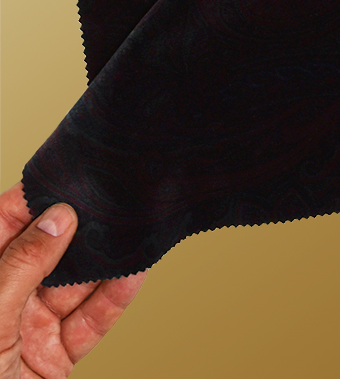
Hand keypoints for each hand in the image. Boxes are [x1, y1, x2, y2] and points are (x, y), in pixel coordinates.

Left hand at [0, 181, 146, 377]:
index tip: (71, 173)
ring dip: (104, 260)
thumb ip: (22, 266)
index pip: (3, 224)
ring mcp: (25, 330)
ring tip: (133, 228)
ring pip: (73, 284)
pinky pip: (88, 322)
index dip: (35, 198)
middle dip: (80, 227)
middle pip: (46, 251)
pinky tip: (133, 272)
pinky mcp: (52, 359)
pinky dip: (113, 298)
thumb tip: (57, 216)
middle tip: (114, 197)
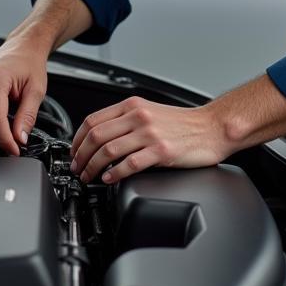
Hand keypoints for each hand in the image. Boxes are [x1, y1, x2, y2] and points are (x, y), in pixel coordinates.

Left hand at [69, 96, 226, 184]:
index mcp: (132, 105)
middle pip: (97, 136)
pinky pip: (130, 164)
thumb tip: (100, 137)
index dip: (78, 139)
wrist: (211, 127)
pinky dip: (114, 174)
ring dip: (93, 167)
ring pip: (108, 151)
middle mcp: (139, 116)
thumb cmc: (182, 123)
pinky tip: (109, 179)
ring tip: (89, 177)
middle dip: (81, 156)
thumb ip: (126, 120)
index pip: (93, 120)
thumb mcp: (149, 111)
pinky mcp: (161, 151)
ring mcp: (149, 133)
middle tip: (77, 169)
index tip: (74, 153)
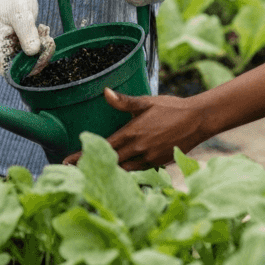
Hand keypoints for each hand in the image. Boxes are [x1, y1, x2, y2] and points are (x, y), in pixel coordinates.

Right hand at [0, 0, 40, 73]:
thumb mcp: (21, 13)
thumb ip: (26, 33)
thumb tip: (33, 53)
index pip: (6, 70)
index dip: (23, 72)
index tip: (40, 60)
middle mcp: (0, 47)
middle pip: (17, 67)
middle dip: (36, 59)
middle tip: (49, 42)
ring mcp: (8, 45)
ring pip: (25, 60)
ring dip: (40, 51)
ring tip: (45, 33)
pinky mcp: (17, 42)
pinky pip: (29, 52)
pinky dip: (39, 45)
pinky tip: (43, 31)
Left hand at [61, 87, 207, 169]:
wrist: (198, 120)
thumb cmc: (171, 108)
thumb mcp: (146, 102)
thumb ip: (124, 101)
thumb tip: (105, 91)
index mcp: (132, 134)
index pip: (102, 148)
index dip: (83, 156)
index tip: (67, 162)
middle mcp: (139, 150)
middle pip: (110, 163)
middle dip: (91, 166)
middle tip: (73, 170)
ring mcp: (150, 160)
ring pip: (124, 170)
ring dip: (109, 172)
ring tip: (92, 172)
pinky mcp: (159, 164)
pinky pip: (138, 172)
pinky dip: (126, 173)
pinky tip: (118, 172)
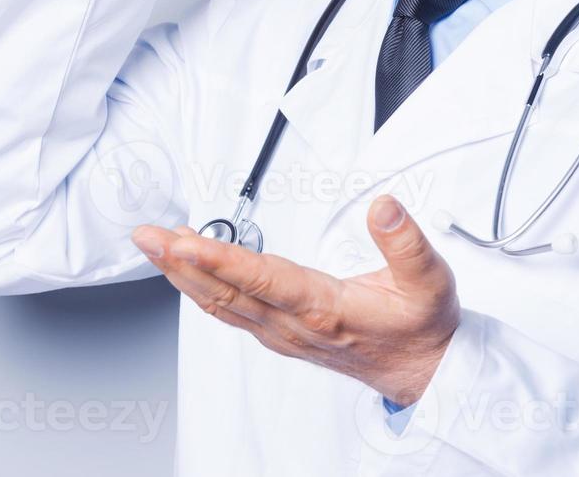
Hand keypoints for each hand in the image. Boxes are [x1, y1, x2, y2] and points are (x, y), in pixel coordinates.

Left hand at [130, 195, 459, 406]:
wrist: (423, 372)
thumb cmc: (421, 327)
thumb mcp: (431, 281)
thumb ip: (406, 242)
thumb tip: (384, 207)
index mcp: (325, 310)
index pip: (263, 281)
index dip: (221, 262)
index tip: (185, 244)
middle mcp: (295, 325)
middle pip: (227, 292)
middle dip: (181, 263)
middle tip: (147, 236)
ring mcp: (283, 333)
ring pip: (221, 304)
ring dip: (183, 275)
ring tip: (154, 244)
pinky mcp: (279, 334)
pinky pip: (229, 311)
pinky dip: (200, 287)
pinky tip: (185, 269)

#### Problem to solve
Copy the records exactly as they appear, excluding images.

#### Reply to the exercise
Hand keypoints for each hand in the image. Boxes are [x1, y1, x2, y2] and points are (x, y), in pixel coordinates.

Left hand at [0, 181, 146, 377]:
index tip: (71, 173)
ring dip: (104, 260)
thumb ip: (22, 266)
index pip: (3, 224)
ring mcp: (25, 330)
ring tip: (133, 228)
ring pip: (73, 284)
pinky pip: (88, 322)
index dip: (35, 198)
middle dip: (80, 227)
middle pip: (46, 251)
pinky tip: (133, 272)
pinky mcp: (52, 359)
pinky dip: (113, 298)
thumb tip: (57, 216)
middle tip: (114, 197)
Hand keypoints for each hand in the image. Boxes are [x1, y1, x2, y2] and points are (x, y), in pixel coordinates.

Left hand at [69, 96, 226, 184]:
index mcp: (132, 105)
middle pip: (97, 136)
pinky pip: (130, 164)
thumb tip: (100, 137)
index dip: (78, 139)
wrist: (211, 127)
pinky dip: (114, 174)
ring dip: (93, 167)
ring pip: (108, 151)
middle mcp: (139, 116)
thumb cmc: (182, 123)
pinky tip: (109, 179)
ring tip: (89, 177)
middle dip: (81, 156)
thumb ip: (126, 120)
index pip: (93, 120)
thumb mcp: (149, 111)
pinky mcp: (161, 151)
ring mcp: (149, 133)
middle tip: (77, 169)
index tip: (74, 153)
Hand keypoints for each hand in the image. Boxes are [x1, y1, x2, y2] and points are (x, y), in pixel coordinates.

Right hand at [0, 0, 40, 73]:
thumb mcp: (21, 13)
thumb ip: (26, 33)
thumb tip: (33, 53)
index pip: (6, 70)
index dip: (23, 72)
index tip: (40, 60)
middle mcp: (0, 47)
middle pip: (17, 67)
middle dip: (36, 59)
middle tip: (49, 42)
ring mcp: (8, 45)
ring pip: (25, 60)
ring dip: (40, 51)
ring tip: (45, 33)
pinky mcp: (17, 42)
pinky pip: (29, 52)
pinky dip: (39, 45)
pinky tip: (43, 31)
Left hand at [61, 87, 207, 169]:
wrist: (198, 120)
thumb cmc: (171, 108)
thumb mcp: (146, 102)
thumb ip: (124, 101)
thumb tip: (105, 91)
index mcp: (132, 134)
index pip: (102, 148)
index dip: (83, 156)
index tip: (67, 162)
middle mcp: (139, 150)
middle pip: (110, 163)
middle dip: (91, 166)
middle tip: (73, 170)
ring mcp: (150, 160)
ring pip: (124, 170)
ring dip: (109, 172)
ring tip: (92, 172)
pinky mcp: (159, 164)
pinky pip: (138, 172)
pinky dip: (126, 173)
pinky tip: (118, 172)
Hand keypoints for each hand in the image. Boxes are [x1, y1, x2, y2] and points are (x, y), in pixel coordinates.

Left hand at [130, 195, 459, 406]:
wrist: (423, 372)
thumb cmc: (421, 327)
thumb mcp: (431, 281)
thumb ip: (406, 242)
thumb tip: (384, 207)
index mcp: (325, 310)
index pip: (263, 281)
index dip: (221, 262)
index tip: (185, 244)
middle mcp: (295, 325)
middle pip: (227, 292)
middle dip: (181, 263)
middle tip: (147, 236)
ring mcp: (283, 333)
ring pip: (221, 304)
ring dip: (183, 275)
ring tip: (154, 244)
pinky mcp: (279, 334)
pinky pip: (229, 311)
pinky dip: (200, 287)
pinky tip: (185, 269)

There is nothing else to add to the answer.